You’ve just lost your job. Or maybe you’re waiting for open enrollment. Either way, you’re staring down a medical bill that could wipe out your savings, and someone mentioned short term health insurance. Sounds like a quick fix, right? It can be. But only if you know exactly what the carriers are looking for. And trust me, they are looking.
Let’s start with the obvious: you need to be human. That’s not a joke. Short term plans exist to cover the “healthy gap” – the window between major medical coverages. If you have a pre-existing condition like diabetes, back surgery from three years ago, or even well-managed high blood pressure, most carriers will either hike your rate or just say no. I’ve seen a perfectly fit 45-year-old get denied because he forgot to list his old knee MRI. The underwriting is strict, and it happens fast. Usually within 24 to 72 hours.
Here is where things get tricky: the application asks about your medical history, but not the way an ACA plan does. They want to know if you’ve been treated for anything in the last 2 to 5 years – depending on the state and the carrier. For example, Golden Rule (an underwriter for UnitedHealthcare) looks back 60 months for cancer or heart conditions. National General might only look back 24 months, but they charge more for anyone who’s taken prescription asthma meds. So the “requirement” isn’t just health, it’s time. You need a clean record long enough to satisfy their lookback.
Now, about your wallet. Most short term plans have a distinct way of asking “how much risk are you willing to eat?” That’s the deductible and the coinsurance split. I’ve placed clients in a $2,500 deductible plan that covers 80% after that, and others who took a $10,000 deductible just to keep the monthly premium under $80. But here is the catch nobody tells you: short term plans are not required to cover preventive care. That annual physical? You pay full price. That blood work? Full price. So even if you meet the health requirements, you also need the cash flow to handle everyday stuff. Otherwise you’re just buying a catastrophe wrapper that you can’t actually use.
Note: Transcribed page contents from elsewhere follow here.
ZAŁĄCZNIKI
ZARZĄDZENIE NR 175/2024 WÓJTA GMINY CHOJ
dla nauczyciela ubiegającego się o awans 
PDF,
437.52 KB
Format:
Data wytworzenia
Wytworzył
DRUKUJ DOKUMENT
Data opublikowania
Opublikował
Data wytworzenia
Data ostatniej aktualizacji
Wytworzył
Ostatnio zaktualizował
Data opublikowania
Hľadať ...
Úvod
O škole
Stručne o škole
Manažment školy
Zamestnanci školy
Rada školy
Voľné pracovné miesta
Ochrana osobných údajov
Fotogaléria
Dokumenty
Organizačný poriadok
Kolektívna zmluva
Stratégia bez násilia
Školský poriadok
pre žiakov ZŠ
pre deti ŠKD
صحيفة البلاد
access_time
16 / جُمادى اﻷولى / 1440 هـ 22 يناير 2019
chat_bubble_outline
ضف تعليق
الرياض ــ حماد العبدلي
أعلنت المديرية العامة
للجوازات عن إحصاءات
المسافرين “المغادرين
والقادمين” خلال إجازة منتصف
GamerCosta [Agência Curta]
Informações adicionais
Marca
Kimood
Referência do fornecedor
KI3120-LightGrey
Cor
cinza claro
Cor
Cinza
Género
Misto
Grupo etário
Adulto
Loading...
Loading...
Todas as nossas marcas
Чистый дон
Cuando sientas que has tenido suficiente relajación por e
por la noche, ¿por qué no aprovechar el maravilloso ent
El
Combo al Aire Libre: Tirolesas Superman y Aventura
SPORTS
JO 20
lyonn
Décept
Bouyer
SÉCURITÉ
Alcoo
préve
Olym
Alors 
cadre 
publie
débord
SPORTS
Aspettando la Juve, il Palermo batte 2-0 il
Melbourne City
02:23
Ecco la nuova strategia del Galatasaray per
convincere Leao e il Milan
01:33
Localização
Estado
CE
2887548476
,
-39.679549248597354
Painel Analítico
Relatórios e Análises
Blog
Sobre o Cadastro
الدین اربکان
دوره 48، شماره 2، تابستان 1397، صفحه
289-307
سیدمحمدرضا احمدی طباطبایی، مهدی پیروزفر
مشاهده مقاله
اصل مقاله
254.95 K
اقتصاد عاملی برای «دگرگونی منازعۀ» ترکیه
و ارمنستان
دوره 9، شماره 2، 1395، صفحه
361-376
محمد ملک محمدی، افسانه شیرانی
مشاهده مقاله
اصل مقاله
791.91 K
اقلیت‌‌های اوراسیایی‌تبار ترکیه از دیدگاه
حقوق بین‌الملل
But there is a hidden requirement that trips up 90% of the people who call me: your residency and your intent. Most short term policies require you to be a legal resident of the state where you buy the plan. And they will ask – not directly, but through your mailing address, your driver’s license, even your voter registration. I had a client last month who moved from Texas to Florida, kept his Texas plan because it was cheaper, then broke his ankle in Orlando. The carrier denied the claim because he wasn’t “physically residing in the policy’s service area for more than 180 days.” Read that fine print. It hurts.
And while we’re on fine print, let’s talk about what they don’t require but should. Maternity care? Generally not covered. Mental health? Almost never. Prescription drugs? Some plans give you a discount card, but that’s it. So the real requirement is this: you need to be honest with yourself about what “short term” means. If you’re between jobs for three months and you just need protection against a car crash or a sudden appendix, great. If you’re trying to replace real health insurance for a year or more, you’re playing a dangerous game. I’ve seen people save $200 a month on premiums, then get hit with a $40,000 bill for a simple pneumonia hospitalization because the plan had a per-incident cap.

So what do you actually need to qualify? Here is the checklist I give my own family members.
One: no active treatment for a chronic or serious condition in the last 24 to 60 months (call the carrier to confirm the exact lookback). Two: a U.S. address and a willingness to stay in that state’s network – most short term plans don’t cover out-of-network except for true emergencies, and they define “emergency” very narrowly. Three: a credit card that can handle the first premium payment, because coverage often starts the day after approval, not the first of the month. Four: a backup plan. Seriously. Know exactly when your coverage ends (usually 3, 6, or 11 months) and have your next move lined up – an ACA special enrollment period, a new employer’s group plan, or COBRA.
The biggest mistake I see? People assume “short term” means “no questions asked.” It’s the opposite. The questions are fewer but deeper. They don’t ask about your family history, but they will pull your prescription database. They don’t ask about your lifestyle, but they will check if you’ve had surgery in the last five years. So be utterly transparent on the application. One omission – even by accident – and you’ve paid premiums for nothing.
Look, I sell these plans. I make a commission. But I’ve also been the guy sitting across from a client who thought he was covered for his back pain flare-up, only to find out the policy excluded “any musculoskeletal condition.” That phone call is brutal. So before you apply, call the carrier’s underwriting department – not the sales line – and ask this exact question: “If I get sick tomorrow with something new, what does the first $5,000 of care look like out of my pocket?” Their answer will tell you everything.
Short term health insurance works beautifully for a very specific person in a very specific window. That person is healthy, cash-flow positive enough to handle small bills, and has a hard end date for the gap. If that’s you, the requirements are simple: a clean medical past, a local address,and eyes wide open about what “short term” really means. If that’s not you, keep shopping. There’s a better fit out there. It just costs more. And now you know why.